(Dataset entries)

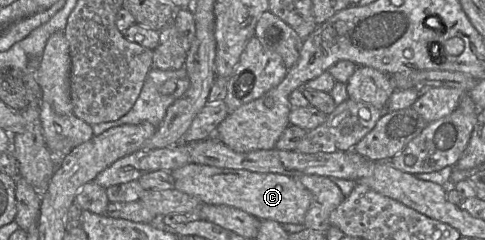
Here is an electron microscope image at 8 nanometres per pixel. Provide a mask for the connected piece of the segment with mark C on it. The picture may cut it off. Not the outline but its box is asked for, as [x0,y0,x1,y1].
[171,162,312,224]

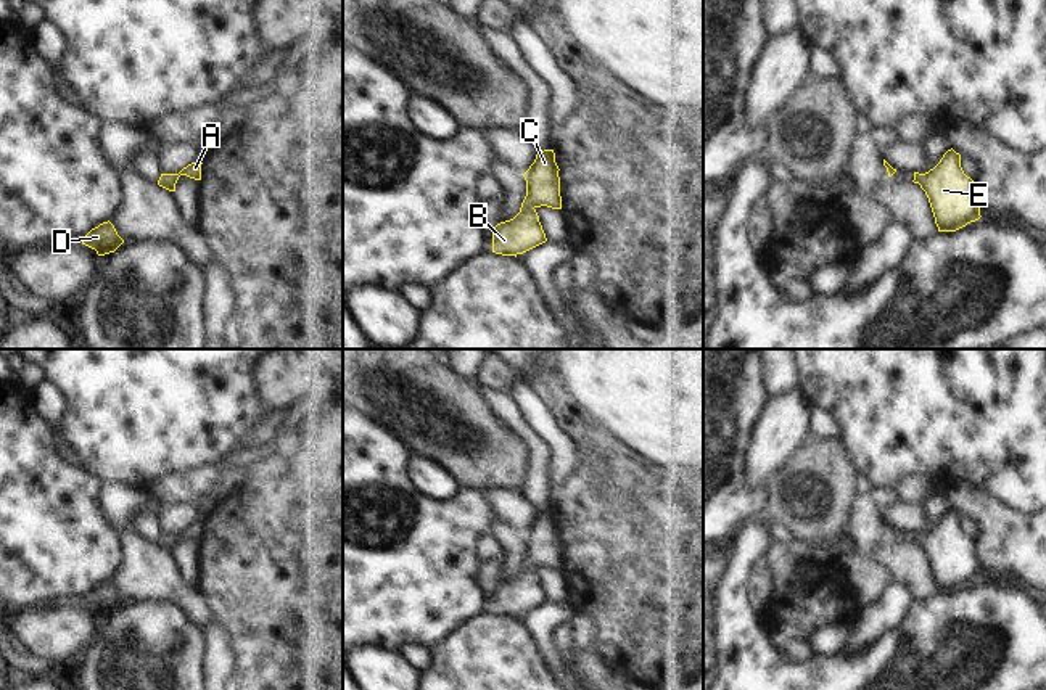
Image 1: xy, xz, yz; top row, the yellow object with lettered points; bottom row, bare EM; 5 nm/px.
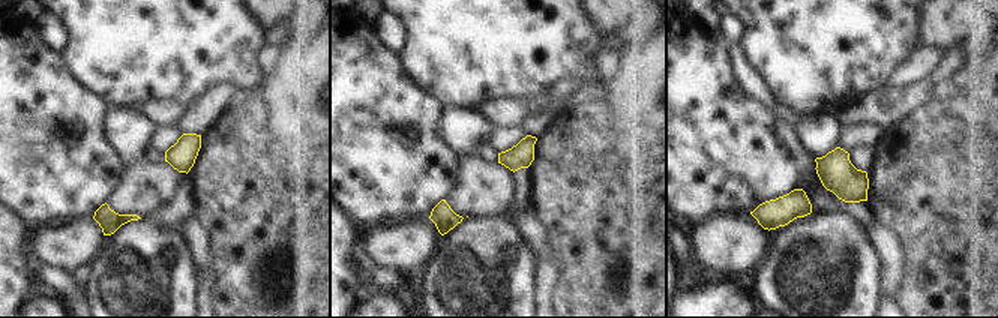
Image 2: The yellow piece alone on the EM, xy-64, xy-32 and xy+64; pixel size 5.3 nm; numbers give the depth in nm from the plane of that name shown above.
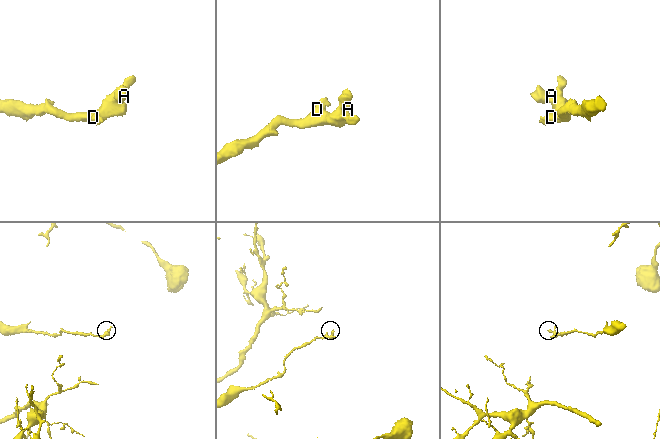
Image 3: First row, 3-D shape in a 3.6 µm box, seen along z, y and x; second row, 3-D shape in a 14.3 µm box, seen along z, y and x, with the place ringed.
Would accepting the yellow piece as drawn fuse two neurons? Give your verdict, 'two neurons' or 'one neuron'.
one neuron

EXERCISE PROMPT | Set down exactly the lines from the start of the records through the line containing "Image 2: The", both included, and omit the pictures.

WRITTEN RESPONSE |
Here is an electron microscope image at 8 nanometres per pixel. Provide a mask for the connected piece of the segment with mark C on it. The picture may cut it off. Not the outline but its box is asked for, as [x0,y0,x1,y1].
[171,162,312,224]

Image 1: xy, xz, yz; top row, the yellow object with lettered points; bottom row, bare EM; 5 nm/px.
Image 2: The yellow piece alone on the EM, xy-64, xy-32 and xy+64; pixel size 5.3 nm; numbers give the depth in nm from the plane of that name shown above.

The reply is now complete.